General Motors Corp., continuing its aggressive push into East bloc markets, said Thursday it reached an agreement valued at nearly $1 billion to supply car parts to the Soviet Union's largest automaker.

The pact calls for GM, the world's biggest carmaker, to provide engine management emissions control subsystems and components to Volga Auto Works based in Togliatti, 700 miles southeast of Moscow.These subsystems help the automobile regulate its fuel system to improve emissions levels. The components include fuel injectors and related devices. GM said the systems initially will be placed on two Volga models.

In addition, GM said it and Volga will discuss forming a joint venture to make catalytic converters, air pollution-control devices, in the Soviet Union.

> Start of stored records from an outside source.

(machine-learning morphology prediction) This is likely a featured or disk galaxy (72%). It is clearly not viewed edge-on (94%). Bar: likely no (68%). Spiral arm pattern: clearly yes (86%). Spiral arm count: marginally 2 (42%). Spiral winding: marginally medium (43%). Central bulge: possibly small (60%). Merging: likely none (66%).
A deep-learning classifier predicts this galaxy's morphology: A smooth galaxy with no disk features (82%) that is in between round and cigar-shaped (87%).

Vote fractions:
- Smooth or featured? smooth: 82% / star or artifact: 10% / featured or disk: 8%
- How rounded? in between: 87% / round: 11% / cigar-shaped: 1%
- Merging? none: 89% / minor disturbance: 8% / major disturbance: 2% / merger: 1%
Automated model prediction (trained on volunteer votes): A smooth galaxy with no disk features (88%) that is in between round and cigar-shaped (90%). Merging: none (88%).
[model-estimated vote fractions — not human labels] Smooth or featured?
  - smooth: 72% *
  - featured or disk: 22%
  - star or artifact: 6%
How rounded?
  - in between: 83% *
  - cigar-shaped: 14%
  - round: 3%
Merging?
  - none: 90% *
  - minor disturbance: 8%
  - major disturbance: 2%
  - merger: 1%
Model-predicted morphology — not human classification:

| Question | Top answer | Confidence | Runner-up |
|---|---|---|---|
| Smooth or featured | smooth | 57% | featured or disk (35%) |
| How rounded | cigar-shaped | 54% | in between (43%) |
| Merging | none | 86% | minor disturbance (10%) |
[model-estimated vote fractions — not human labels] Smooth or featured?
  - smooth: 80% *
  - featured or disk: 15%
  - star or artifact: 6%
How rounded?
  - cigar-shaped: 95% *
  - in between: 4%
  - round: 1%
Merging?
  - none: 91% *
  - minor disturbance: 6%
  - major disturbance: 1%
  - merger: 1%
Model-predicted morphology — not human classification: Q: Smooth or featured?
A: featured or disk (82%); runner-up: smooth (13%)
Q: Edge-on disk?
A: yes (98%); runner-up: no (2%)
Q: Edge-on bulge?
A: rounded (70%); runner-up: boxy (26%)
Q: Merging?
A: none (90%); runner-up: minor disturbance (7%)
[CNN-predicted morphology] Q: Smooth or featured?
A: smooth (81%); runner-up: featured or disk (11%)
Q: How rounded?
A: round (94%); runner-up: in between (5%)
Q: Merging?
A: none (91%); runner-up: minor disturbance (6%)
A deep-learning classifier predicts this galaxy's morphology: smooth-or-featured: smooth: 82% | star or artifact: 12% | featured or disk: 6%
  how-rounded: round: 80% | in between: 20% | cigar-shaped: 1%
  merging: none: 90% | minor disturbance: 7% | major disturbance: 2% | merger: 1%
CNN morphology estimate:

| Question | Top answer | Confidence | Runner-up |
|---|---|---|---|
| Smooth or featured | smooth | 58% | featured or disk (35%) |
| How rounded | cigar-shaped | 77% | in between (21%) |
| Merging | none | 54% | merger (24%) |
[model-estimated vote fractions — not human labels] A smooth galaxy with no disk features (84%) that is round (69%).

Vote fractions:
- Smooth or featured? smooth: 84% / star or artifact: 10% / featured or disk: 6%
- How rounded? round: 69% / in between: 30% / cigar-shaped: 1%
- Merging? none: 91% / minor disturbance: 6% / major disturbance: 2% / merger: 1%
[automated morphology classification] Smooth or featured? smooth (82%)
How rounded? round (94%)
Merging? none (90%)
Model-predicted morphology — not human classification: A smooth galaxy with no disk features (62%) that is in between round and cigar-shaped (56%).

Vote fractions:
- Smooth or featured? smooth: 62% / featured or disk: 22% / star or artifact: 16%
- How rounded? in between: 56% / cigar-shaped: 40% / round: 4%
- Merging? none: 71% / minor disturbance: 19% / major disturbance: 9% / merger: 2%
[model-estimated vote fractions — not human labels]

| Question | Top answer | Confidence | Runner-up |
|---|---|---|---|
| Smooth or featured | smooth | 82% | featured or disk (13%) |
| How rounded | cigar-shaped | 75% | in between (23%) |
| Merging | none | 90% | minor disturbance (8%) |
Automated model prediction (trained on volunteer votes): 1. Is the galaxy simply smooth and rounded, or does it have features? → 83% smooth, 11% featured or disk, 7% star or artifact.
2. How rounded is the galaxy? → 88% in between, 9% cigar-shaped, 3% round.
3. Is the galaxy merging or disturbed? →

GM said the agreements enable it "to become the first American-based auto manufacturer in modern times to establish a working relationship with the Soviet auto industry."

The Detroit-based automaker has been the most aggressive of the Big Three U.S. carmakers in exploiting the recent liberalization of Eastern bloc markets.

In late May, GM announced that it expects to assemble cars in East Germany, the first U.S. manufacturer to do so. The company also is planning an auto assembly and components-manufacturing venture in Hungary.

GM said Volga intends to use the GM technology to equip its vehicles to meet current and expected worldwide emissions standards. Engine management systems for several other Soviet passenger cars may be added to the program within a few years.